Иван Кудинов - Переворот
Кто сказал, что революция победит легко и бескровно? А никто не сказал, а сам он думал так, Степан Огородников, потому что хотел и очень спешил, торопился победить.
Огородников поднялся и еще раз посмотрел в окно, за которым все ярче разгорался день — и над лесом, по гори зонту, уже не сабельной раной виделся красный разлив зари, а расплескавшимся в полнеба алым полотнищем… Огородников почувствовал острый холодок внутри, где-то под сердцем, словно бы не в природе что-то преобразилось, а в нем самом, в его душе.
И тогда он поднялся окончательно, оделся и вышел во двор. Трава была волглой и тяжелой от росы. Он шел по ней, высоко поднимая ноги. Звенели и свистели на все лады птицы, благословляя новый день. Огородников прошел немного и увидел Филофея Демьяныча. Распахнув омшаник, он выносил и ставил одну к одной новые колоды…
— Прибавленья ждете? — догадался Огородников.
— Две семьи уже отроились, — сказал старик. — Кабы другие не приспели.
— Давайте помогу.
Огородникову захотелось поработать. Да и рука теперь меньше беспокоила: кость оказалась целой, а кожа и мякоть на молодом теле срастались быстро. Старик, однако, не одобрил его рвения:
— Ты, паря, не егозись. Побереги руку. Она тебе ишшо пригодится.
Днем приехал Корней Лубянкин. Огородников ждал Варю, а приехал Корней. И новости привез невеселые. Сатунин и до Шубинки добрался. Всего и пробыл-то один день, а натворил — за год не расхлебаешь… Корней не мог спокойно говорить, голос у него дрожал, срывался:
— Средь бела дня разбой учинил. Сусеки под метелку. Лучших лошадей позабирали. А кто несогласный был — того секли нещадно и не глядели, баба то или мужик… — Корней перевел дух, посмотрел на Степана, потом на Филофея Демьяныча. — Попить бы чего. Нутро горит.
Старик ушел в избу. А Степану вдруг вступило в голову: не стряслось ли чего с Варей? Но опасения оказались напрасными.
— Да ничего с ней не стряслось, — поморщился Корней. — А вот Гнедка забрали.
— Дак ты куда глядел? — возмутился старик. Он только что появился, держа в руках ковш с медовухой. — Такого коня отдать!..
— А ты б не отдал? — глянул сердито Корней и, взяв ковш у него из рук, жадно припал, большой острый кадык заходил у него по шее, как поршень, густые капли стекали но подбородку. — А ты б не отдал? — выдохнул, опорожнив ковш. — Кабыть прижмут к стенке да за горло возьмут…
— Это ж надо, такого коня лишиться! — совсем расстроился старик. — Эдак с тебя последние портки сымут, а ты молчи…

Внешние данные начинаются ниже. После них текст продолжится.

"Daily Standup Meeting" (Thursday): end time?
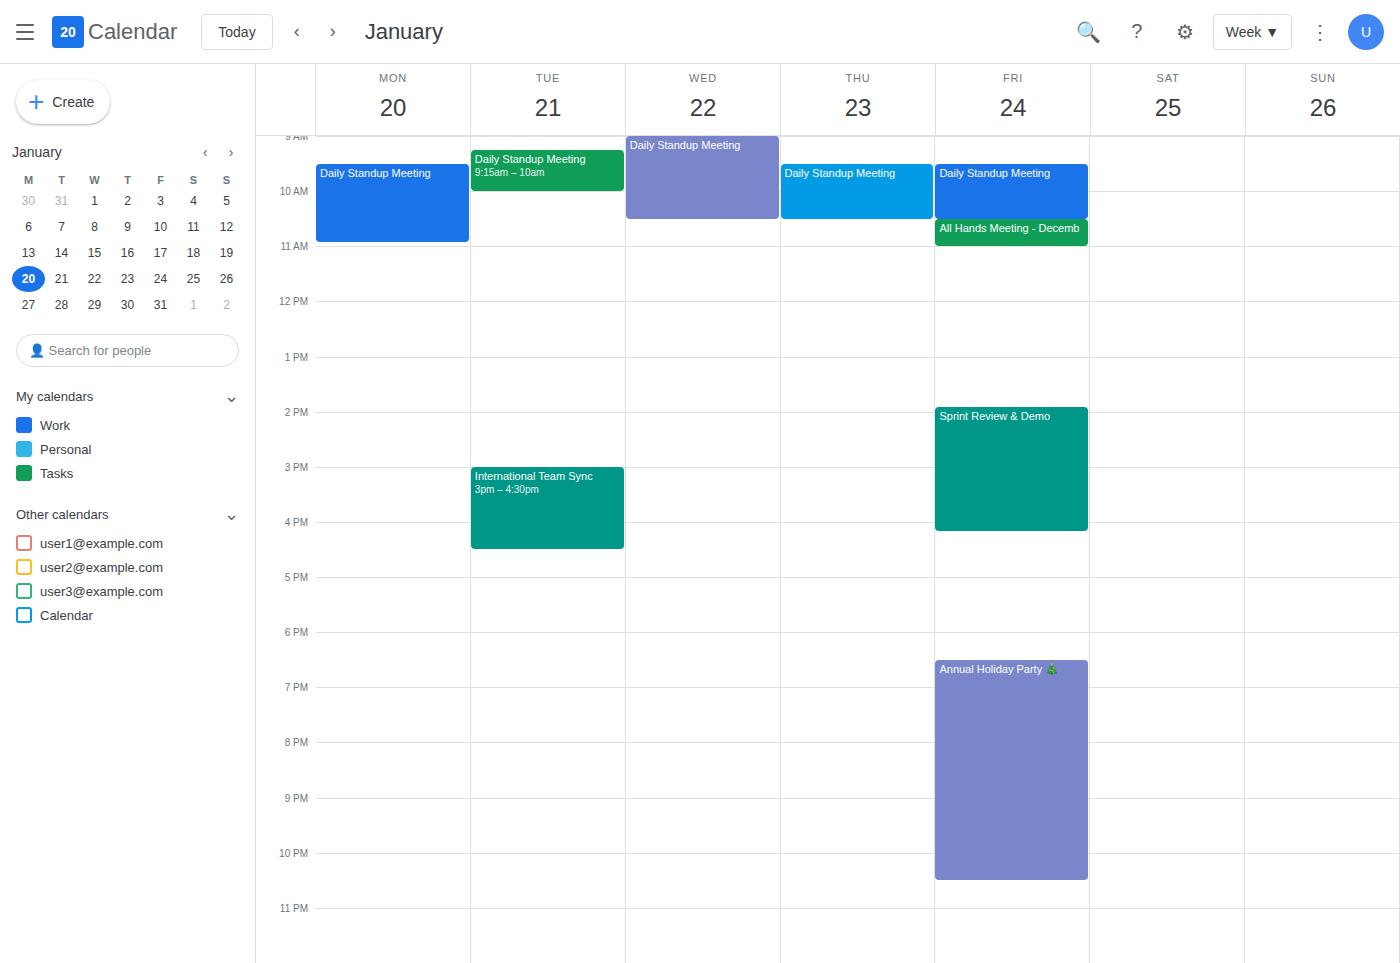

— И сымут! А ты как думал? Не только портки… — Корней резко повернулся и задрал подол рубахи. — На, полюбуйся. Видал, как разукрасили?
Спина его вдоль и поперек была исполосована, сплошь в кроваво-синих набухших рубцах. При виде столь неожиданной картины старик смутился и даже сник:
— Дак это хто тебя эдак?
— Дед Пыхто, — раздраженно сказал Корней, осторожно опуская рубаху.
— Вот лихоимцы! — возмутился старик. — Дак это за што они тебя эдак, Корнеюшка?
— А за то… Как говорено, за свое же жито та й была побита!
— Вот наказание, так наказание, — вздыхал Филофей Демьяныч, вконец расстроенный. — Сроду не думал, што после царя власть пойдет по рукам — то одне завладеют, то другие перевернут… Никакого порядка.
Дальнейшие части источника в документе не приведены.